Dealing with decades of economic inequality: Only 4.3% of America’s 22.2 million business owners are Black, according to a February 2020 Brookings Institution report, which also finds Black-owned businesses start with about one-third less capital than their white peers and experience difficulties raising money from traditional investment sources. And while 7% of white entrepreneurs obtain a loan in their first year of business, only 1% of Black business owners are able to do so.

Hardest-hit by the pandemic: The pandemic has affected almost every small business in the U.S., but Black- and minority-owned businesses have been among the hardest hit. A 2020 report by the Federal Reserve Bank of New York finds that Black-owned businesses experienced the most acute decline during the pandemic, dropping 41% from February 2020 to April 2020 versus 17.5% among white business owners. Paycheck Protection Program loans reached only 20% of eligible firms in areas with the highest densities of Black-owned firms

Struggling to rebuild: For Black-owned businesses, preexisting inequities have been exacerbated by the economic crisis brought on by the pandemic. These entrepreneurs now face an unequal path and a potentially longer road to recovery.
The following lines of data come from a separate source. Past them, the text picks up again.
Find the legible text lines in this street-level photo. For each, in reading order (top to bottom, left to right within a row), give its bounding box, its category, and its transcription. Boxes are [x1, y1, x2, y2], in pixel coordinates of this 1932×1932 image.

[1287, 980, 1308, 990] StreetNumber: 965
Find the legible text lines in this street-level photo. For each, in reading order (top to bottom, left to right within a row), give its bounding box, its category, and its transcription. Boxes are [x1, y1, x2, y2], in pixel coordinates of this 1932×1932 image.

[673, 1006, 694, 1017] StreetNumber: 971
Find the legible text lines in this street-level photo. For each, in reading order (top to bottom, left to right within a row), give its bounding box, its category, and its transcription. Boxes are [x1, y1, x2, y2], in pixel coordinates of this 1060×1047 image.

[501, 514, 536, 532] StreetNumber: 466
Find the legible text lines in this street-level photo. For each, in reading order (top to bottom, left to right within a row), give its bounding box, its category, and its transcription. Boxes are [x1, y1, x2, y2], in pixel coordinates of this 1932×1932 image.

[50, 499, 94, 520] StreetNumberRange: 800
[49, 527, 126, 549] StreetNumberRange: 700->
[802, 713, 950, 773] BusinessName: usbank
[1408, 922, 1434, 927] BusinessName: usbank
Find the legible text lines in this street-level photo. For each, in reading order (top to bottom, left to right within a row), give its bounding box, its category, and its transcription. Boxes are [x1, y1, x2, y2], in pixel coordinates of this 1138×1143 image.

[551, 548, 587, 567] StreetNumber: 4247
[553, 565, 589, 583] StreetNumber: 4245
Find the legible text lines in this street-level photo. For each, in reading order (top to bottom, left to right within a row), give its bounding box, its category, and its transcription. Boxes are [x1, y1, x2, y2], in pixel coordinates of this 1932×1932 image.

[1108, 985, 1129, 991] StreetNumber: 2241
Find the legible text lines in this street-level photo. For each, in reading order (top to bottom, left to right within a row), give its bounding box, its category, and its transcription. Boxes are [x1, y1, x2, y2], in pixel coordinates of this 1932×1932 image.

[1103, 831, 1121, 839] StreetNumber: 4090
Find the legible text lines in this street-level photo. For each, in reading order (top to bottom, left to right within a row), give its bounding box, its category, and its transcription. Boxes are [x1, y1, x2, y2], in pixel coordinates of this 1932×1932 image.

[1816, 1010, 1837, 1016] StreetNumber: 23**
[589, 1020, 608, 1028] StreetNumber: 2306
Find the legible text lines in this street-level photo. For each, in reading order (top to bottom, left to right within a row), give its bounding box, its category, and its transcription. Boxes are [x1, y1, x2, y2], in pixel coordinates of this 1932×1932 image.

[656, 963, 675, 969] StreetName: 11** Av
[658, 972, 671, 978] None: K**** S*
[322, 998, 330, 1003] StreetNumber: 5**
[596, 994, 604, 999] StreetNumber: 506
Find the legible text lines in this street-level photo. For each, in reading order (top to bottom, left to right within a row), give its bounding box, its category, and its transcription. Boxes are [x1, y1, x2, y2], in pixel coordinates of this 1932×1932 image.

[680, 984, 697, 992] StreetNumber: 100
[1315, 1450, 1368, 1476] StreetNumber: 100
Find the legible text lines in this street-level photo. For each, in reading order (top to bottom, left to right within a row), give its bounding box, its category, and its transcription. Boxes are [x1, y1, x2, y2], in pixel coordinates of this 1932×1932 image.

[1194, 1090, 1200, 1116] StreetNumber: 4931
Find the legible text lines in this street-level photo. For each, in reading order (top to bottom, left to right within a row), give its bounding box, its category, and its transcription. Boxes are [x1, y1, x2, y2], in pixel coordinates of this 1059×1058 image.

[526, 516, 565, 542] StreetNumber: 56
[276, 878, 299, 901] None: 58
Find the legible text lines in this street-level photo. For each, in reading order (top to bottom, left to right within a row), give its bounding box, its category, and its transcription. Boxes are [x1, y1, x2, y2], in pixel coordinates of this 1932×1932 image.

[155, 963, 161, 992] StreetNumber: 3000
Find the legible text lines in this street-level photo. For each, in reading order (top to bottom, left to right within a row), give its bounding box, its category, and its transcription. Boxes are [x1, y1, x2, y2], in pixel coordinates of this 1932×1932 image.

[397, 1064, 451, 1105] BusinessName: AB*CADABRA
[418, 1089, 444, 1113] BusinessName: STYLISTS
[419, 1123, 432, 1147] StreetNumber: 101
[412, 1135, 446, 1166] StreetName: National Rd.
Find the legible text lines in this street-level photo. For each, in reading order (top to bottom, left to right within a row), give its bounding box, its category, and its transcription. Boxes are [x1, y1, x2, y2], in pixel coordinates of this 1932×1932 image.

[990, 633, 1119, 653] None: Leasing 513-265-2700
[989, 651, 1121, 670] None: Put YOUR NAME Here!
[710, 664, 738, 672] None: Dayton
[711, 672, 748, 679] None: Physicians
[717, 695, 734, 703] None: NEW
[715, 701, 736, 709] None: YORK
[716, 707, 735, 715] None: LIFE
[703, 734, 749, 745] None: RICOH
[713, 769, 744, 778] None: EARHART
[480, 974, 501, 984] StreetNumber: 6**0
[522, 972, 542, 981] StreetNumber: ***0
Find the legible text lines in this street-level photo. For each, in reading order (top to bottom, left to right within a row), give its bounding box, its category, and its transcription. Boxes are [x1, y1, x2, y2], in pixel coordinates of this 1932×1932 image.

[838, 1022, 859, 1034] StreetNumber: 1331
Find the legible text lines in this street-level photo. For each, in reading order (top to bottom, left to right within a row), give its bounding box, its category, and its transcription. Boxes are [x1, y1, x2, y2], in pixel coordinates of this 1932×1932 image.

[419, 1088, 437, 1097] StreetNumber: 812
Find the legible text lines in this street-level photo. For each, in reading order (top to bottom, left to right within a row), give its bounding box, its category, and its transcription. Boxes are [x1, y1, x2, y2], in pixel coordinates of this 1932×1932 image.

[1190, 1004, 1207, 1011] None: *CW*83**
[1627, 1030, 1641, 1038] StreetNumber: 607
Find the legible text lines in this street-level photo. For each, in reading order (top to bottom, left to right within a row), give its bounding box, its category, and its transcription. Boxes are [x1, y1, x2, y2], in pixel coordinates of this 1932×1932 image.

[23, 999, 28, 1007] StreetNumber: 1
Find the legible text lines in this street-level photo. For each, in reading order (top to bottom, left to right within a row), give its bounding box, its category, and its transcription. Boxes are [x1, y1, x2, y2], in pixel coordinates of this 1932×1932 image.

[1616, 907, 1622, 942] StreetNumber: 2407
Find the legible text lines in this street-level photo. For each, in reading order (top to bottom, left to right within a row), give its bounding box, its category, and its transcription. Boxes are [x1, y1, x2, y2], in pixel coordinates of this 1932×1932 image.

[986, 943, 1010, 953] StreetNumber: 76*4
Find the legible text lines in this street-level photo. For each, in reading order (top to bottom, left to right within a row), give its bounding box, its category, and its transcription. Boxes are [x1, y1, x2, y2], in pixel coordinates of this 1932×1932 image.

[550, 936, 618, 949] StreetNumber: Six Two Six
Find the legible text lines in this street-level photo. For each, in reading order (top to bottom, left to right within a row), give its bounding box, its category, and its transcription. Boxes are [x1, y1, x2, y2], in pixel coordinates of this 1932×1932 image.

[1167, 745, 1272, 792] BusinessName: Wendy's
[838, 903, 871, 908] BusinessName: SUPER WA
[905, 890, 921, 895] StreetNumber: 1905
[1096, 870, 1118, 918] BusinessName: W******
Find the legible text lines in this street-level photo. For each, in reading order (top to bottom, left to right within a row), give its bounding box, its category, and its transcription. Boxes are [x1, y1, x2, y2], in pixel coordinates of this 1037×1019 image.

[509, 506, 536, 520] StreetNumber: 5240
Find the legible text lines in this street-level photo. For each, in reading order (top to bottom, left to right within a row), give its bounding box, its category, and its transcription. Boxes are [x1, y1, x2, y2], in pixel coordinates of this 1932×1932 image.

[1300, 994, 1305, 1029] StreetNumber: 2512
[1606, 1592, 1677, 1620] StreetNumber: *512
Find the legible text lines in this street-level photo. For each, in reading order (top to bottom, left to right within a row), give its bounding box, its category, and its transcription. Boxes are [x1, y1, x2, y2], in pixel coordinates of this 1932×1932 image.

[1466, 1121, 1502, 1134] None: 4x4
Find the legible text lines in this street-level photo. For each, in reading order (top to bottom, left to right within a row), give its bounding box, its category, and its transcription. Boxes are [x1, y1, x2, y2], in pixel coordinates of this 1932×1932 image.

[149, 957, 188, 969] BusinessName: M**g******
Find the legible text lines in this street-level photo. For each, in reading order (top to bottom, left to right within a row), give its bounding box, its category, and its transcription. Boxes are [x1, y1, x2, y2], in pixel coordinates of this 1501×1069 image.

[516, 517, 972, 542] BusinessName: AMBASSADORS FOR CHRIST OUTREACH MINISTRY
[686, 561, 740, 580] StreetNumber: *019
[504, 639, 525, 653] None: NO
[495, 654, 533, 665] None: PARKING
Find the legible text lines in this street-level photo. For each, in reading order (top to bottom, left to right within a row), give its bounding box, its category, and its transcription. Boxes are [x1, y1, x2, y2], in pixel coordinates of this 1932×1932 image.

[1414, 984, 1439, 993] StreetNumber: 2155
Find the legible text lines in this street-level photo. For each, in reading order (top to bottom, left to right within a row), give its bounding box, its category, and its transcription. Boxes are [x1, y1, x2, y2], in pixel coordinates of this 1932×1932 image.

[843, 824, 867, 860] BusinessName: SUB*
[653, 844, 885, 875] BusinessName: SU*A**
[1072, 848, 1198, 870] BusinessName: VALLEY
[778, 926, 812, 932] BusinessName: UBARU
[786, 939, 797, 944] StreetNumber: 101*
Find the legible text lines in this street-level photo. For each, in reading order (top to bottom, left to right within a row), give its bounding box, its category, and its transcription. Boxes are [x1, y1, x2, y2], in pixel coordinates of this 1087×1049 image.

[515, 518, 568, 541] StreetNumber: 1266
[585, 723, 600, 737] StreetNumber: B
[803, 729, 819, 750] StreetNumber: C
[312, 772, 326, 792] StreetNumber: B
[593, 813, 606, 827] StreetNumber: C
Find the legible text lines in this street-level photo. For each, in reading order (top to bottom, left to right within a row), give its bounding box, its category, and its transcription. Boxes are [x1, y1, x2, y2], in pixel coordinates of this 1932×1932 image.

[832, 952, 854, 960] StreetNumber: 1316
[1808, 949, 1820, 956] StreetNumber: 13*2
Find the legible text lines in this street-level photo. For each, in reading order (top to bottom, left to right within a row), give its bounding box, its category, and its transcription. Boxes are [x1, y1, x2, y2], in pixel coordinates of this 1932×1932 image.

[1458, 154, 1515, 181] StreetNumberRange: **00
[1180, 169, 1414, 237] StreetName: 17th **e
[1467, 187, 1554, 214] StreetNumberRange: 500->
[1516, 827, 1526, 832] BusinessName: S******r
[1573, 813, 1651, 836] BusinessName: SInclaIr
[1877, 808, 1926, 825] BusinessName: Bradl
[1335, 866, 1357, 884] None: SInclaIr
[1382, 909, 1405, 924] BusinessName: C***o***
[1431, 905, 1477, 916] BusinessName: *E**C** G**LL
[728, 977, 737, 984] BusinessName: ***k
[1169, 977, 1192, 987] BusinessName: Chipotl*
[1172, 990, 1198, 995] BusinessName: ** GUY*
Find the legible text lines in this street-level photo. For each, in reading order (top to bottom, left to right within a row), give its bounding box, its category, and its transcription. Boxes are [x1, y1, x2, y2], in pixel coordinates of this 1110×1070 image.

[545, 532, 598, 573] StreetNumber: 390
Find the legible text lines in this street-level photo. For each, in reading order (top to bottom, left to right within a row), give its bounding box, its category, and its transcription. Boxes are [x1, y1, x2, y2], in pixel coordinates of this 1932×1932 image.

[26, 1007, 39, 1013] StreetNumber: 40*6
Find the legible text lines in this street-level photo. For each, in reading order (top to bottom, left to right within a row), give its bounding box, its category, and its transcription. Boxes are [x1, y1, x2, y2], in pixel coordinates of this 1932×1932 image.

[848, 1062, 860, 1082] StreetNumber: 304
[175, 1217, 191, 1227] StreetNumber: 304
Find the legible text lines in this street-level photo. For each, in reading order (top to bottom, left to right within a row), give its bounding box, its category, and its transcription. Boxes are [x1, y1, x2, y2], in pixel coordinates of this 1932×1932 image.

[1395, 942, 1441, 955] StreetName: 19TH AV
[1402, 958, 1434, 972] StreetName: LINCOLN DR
Below are three key resources Black business owners can consider tapping into:

• Networking

With conferences and workshops now having shifted mostly online, entrepreneurs are making connections in virtual chats such as Zoom coffees and Clubhouse rooms. Come prepared with an intro script, and make a point to book time with people who seem like good connections.

It is also an opportune time to partner up, said author and Porter Brown Associates CEO Kathey Porter. The growing recognition and outcry over police brutality and systemic racism has led Black entrepreneurs to become more receptive to teaming up with others, which can be a great way to build a stronger network.

• Support and advocacy

Black Business Association
Black Founders
Black Owned Everything
Coalition to Back Black Businesses
Minority Business Development Agency
National Minority Supplier Development Council
SCORE for Black Entrepreneurs
U.S. Black Chambers
Ureeka

• Lending and grants

Business owners can peruse the grants.gov site to view over 1,000 federal grant programs, conduct an in-depth search, learn about the application requirements as well as process, and ultimately apply.

Under a plan announced in December 2020  by Vice President Kamala Harris and Treasury Secretary Janet Yellen, the U.S. Treasury will allocate $8.78 billion to boost lending to Black-owned businesses and improve access to banking through the new Emergency Capital Investment Program.